I think I get it now. When I'm developing a feature, I'll first write a commented git commit message. I'll refer back to it every so often to ensure that whatever that commit message says, that's what I'm doing. Everything else that I want to do should go into an Org mode file that is not committed.

  > #git commit -m "Foo the bar"
Is what I'm debugging now directly related to fooing the bar? If not, write it down and get back to fooing the bar.
Brajeshwar 2 hours ago | parent | next [-]

As we have come this far, here is another POV for writing things down, when it comes to “NO” or “Not Now!” items that get streamed in our lives.

You are working on something, but a cool/new/interesting thing pops into your brain or someone pings/calls/texts to tell you about something; your default is to do that first lest you forget about it. No, Don’t Do That. Instead, write it down so you don’t forget, but no need to worry for now. Empathetically, if that item was from someone (even in person), seeing you writing it down suggests to the person that you care about it and will definitely come back to it.

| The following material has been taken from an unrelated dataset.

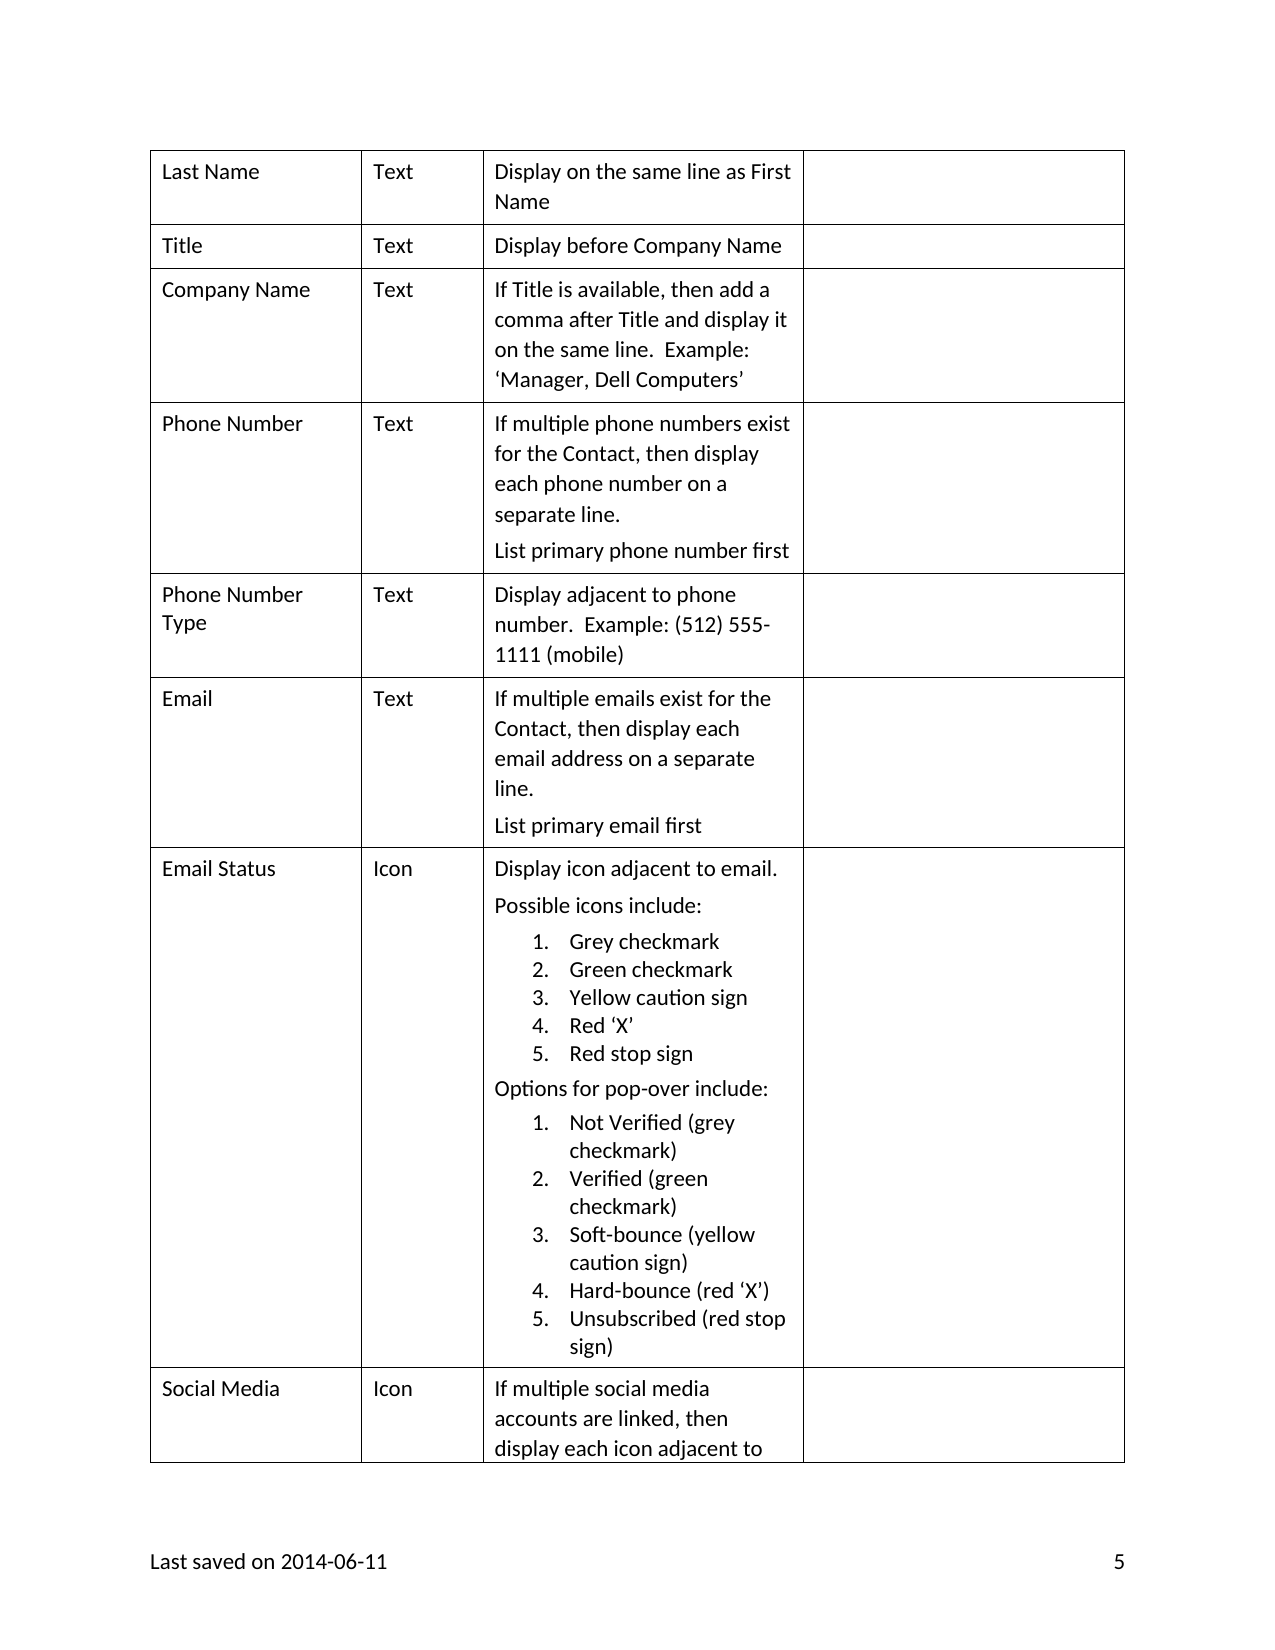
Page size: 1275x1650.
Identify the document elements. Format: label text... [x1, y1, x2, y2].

At the end of your day, during your break, or after your task-at-hand is complete, visit and “decide” when/how you want to do it, whether you need to do it, or if it has solved on its own in the time you have ignored.

I do use Project Managers, Calendars, Apple Notes/Obsidian, Phone Apps, etc., but if I use that as “defaults” (not on physical pen/paper), I might get tempted to finish something else along with it. That note-taking in the same format as my primary work will likely tempt me to do more and make it look like work or productivity.

With a physical pen/paper, it is a clean, minimal, simple UX that never distracts. That is how it is. I’m still learning and experimenting, but so far I write as usual in a notebook and kinda bullet-journal[1] backwards (mine is simplified), starting from the last page of the same notebook for tasks and to-dos. That one notebook is the one that I carry around.

1. https://bulletjournal.com/

dotancohen 2 hours ago | parent [-]

So new tasks become a queue instead of a stack. Nice idea!

bthallplz 25 minutes ago | parent | prev [-]

Neat! I think I've done a similar thing in Jujutsu VCS, which enables you to start a new commit and add a message (description) to it well before you make any actual changes. As you described, it's a really useful way of keeping on track.